Это страшное, высказанное со всей серьезностью, но едва ли справедливое мнение показывает всю глубину пропасти, которая разделяла этих людей.

Я вновь встретил Поля Рейно 6 мая и нашел его в нервозном и подавленном состоянии. На его столе стояли три телефона. Один из них связывал его с министерством, другой – со всем внешним миром, а третий с мадам де П. Этот телефон звонил непрерывно. Рейно снимал трубку, слушал секунду и отвечал: «Да, да, разумеется... Ну, ясно... Но я прошу вас, дайте мне возможность работать...» Наконец он предпочел совсем не отвечать.

Норвежская экспедиция окончилась плохо. Она впервые показала сокрушительное превосходство материальной части, которую имела в своем распоряжении германская армия. Энтузиазм величайшего оптимиста тускнел, когда становилась очевидной разница между хорошей подготовкой какого-либо действия, когда предусмотрены и разработаны все мелочи, и скороспелой импровизацией, когда храбрые, но плохо вооруженные солдаты, которым в особенности нехватало зенитной артиллерии, оказывались брошенными под бомбы и пулеметы вражеской авиации.

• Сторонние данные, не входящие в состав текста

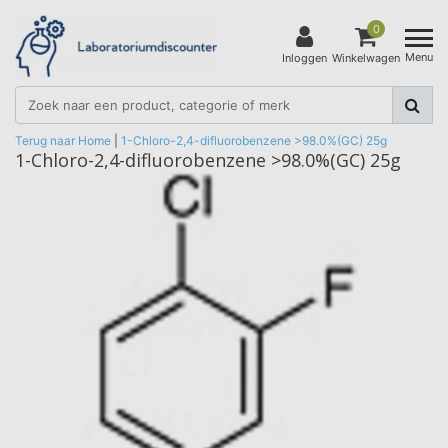
0
Menu
Inloggen
Winkelwagen
Terug naar Home
|
1-Chloro-2,4-difluorobenzene >98.0%(GC) 25g
1-Chloro-2,4-difluorobenzene >98.0%(GC) 25g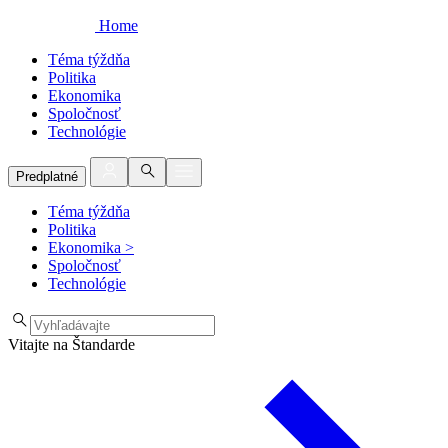
Home
Téma týždňa
Politika
Ekonomika
Spoločnosť
Technológie
Predplatné
Téma týždňa
Politika
Ekonomika
>
Spoločnosť
Technológie
Vitajte na Štandarde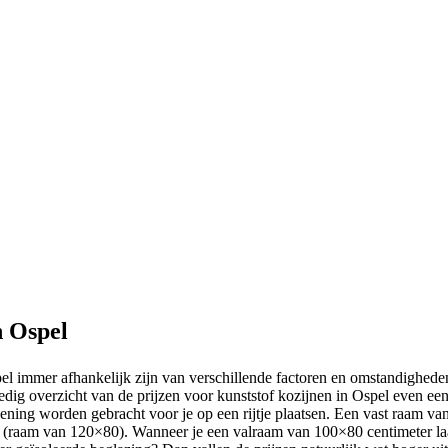
n Ospel
pel immer afhankelijk zijn van verschillende factoren en omstandigheden
edig overzicht van de prijzen voor kunststof kozijnen in Ospel even ee
kening worden gebracht voor je op een rijtje plaatsen. Een vast raam va
 (raam van 120×80). Wanneer je een valraam van 100×80 centimeter laat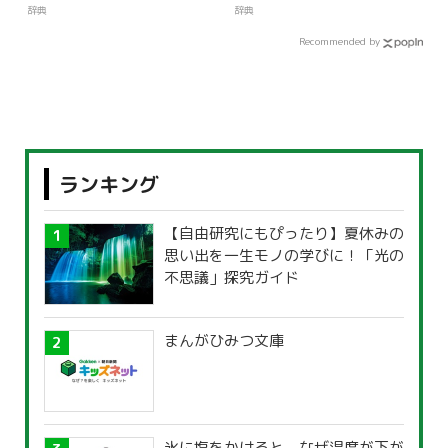
辞典
辞典
Recommended by
ランキング
【自由研究にもぴったり】夏休みの
思い出を一生モノの学びに！「光の
不思議」探究ガイド
まんがひみつ文庫
氷に塩をかけると、なぜ温度が下が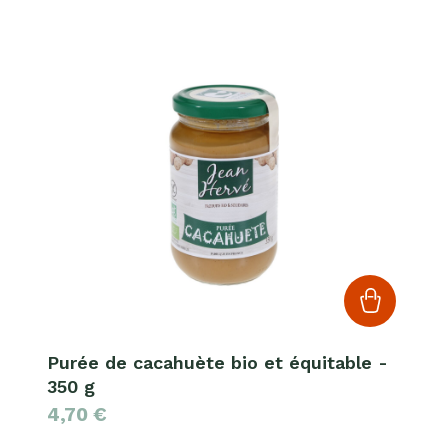
Purée de cacahuète bio et équitable -
350 g
4,70
€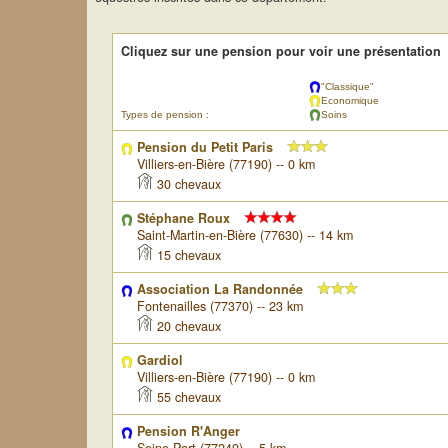
Cliquez sur une pension pour voir une présentation
"Classique"
Economique
Types de pension :
Soins
Pension du Petit Paris
Villiers-en-Bière (77190) -- 0 km
30 chevaux
Stéphane Roux
Saint-Martin-en-Bière (77630) -- 14 km
15 chevaux
Association La Randonnée
Fontenailles (77370) -- 23 km
20 chevaux
Gardiol
Villiers-en-Bière (77190) -- 0 km
55 chevaux
Pension R'Anger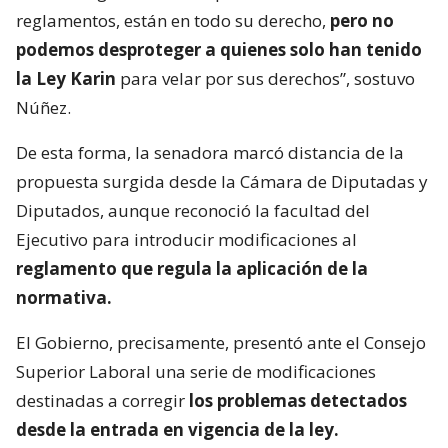
reglamentos, están en todo su derecho,
pero no
podemos desproteger a quienes solo han tenido
la Ley Karin
para velar por sus derechos”, sostuvo
Núñez.
De esta forma, la senadora marcó distancia de la
propuesta surgida desde la Cámara de Diputadas y
Diputados, aunque reconoció la facultad del
Ejecutivo para introducir modificaciones al
reglamento que regula la aplicación de la
normativa.
El Gobierno, precisamente, presentó ante el Consejo
Superior Laboral una serie de modificaciones
destinadas a corregir
los problemas detectados
desde la entrada en vigencia de la ley.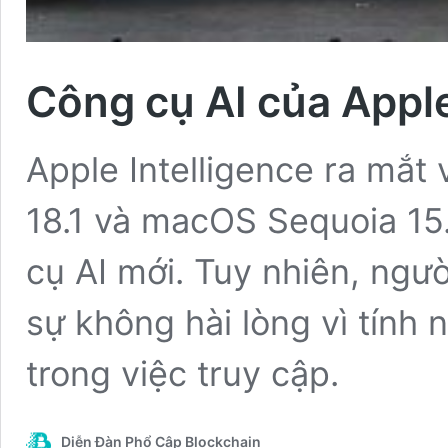
Công cụ AI của Appl
Apple Intelligence ra mắt
18.1 và macOS Sequoia 15.
cụ AI mới. Tuy nhiên, ngư
sự không hài lòng vì tính
trong việc truy cập.
Diễn Đàn Phổ Cập Blockchain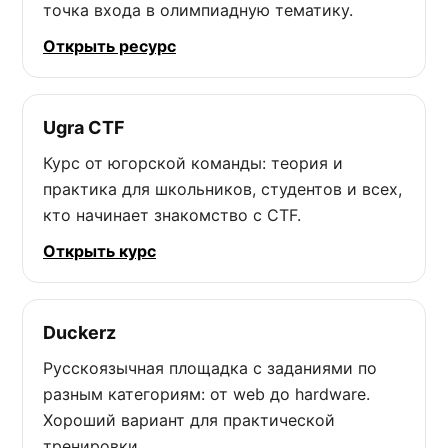
точка входа в олимпиадную тематику.
Открыть ресурс
Ugra CTF
Курс от югорской команды: теория и
практика для школьников, студентов и всех,
кто начинает знакомство с CTF.
Открыть курс
Duckerz
Русскоязычная площадка с заданиями по
разным категориям: от web до hardware.
Хороший вариант для практической
тренировки.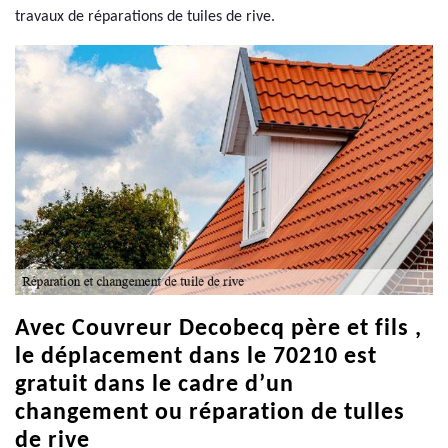
travaux de réparations de tuiles de rive.
Avec Couvreur Decobecq père et fils ,
le déplacement dans le 70210 est
gratuit dans le cadre d’un
changement ou réparation de tulles
de rive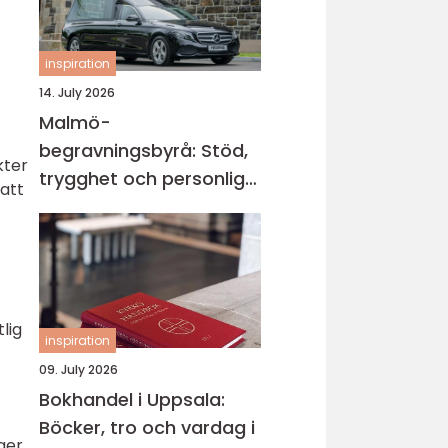
inspiration
14. July 2026
Malmö-
begravningsbyrå: Stöd,
kter
trygghet och personliga
att
avsked
lig
inspiration
09. July 2026
Bokhandel i Uppsala:
Böcker, tro och vardag i
ger,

Ответственность за недостатки в подготовке операции, которые привели к катастрофе, Рейно возлагал на своих противников. «Они скрыли от меня важные вещи, – рассказывал он мне. – В особенности письмо адмирала Дарлана, в котором описываются все трудности этого предприятия и которое, очевидно, удержало бы меня от него. Но сегодня вечером я буду говорить в сенатской комиссии и скажу там всю правду». К этому времени разногласия между Рейно и Даладье были так велики, что президент Лебрен вынужден был вмешаться и помирить их.

10 мая в 9 часов утра я собирался поехать в деревню, чтобы провести там свой отпуск. В 8 часов 30 минут я включил радио и услышал о вторжении в Бельгию и Голландию. Большое наступление началось. Все офицеры, бывшие в отпуску, призывались обратно, и я отправился на Северный вокзал, чтобы вернуться в Аррас. Поезд был так переполнен английскими и французскими солдатами, что пришлось прицепить много добавочных вагонов. Рядом со мной в проходе, у открытого окна, капитан пехоты давал последние указания своей жене: «Так не забудь же, детка! Деньги в левом ящике письменного стола, а мелочь в ночном столике. Ключи от гаража и машины лежат на шкафу в моей комнате. Пусть Берта уложит и пересыплет нафталином мой выходной костюм. Велосипед Жана пора смазать, он скрипит. Ты не заметила, как пролетели эти два дня? Да, но подумай о том, что их могло бы и вовсе не быть. А когда мы задержим этих молодчиков, может быть, это и будет конец войны».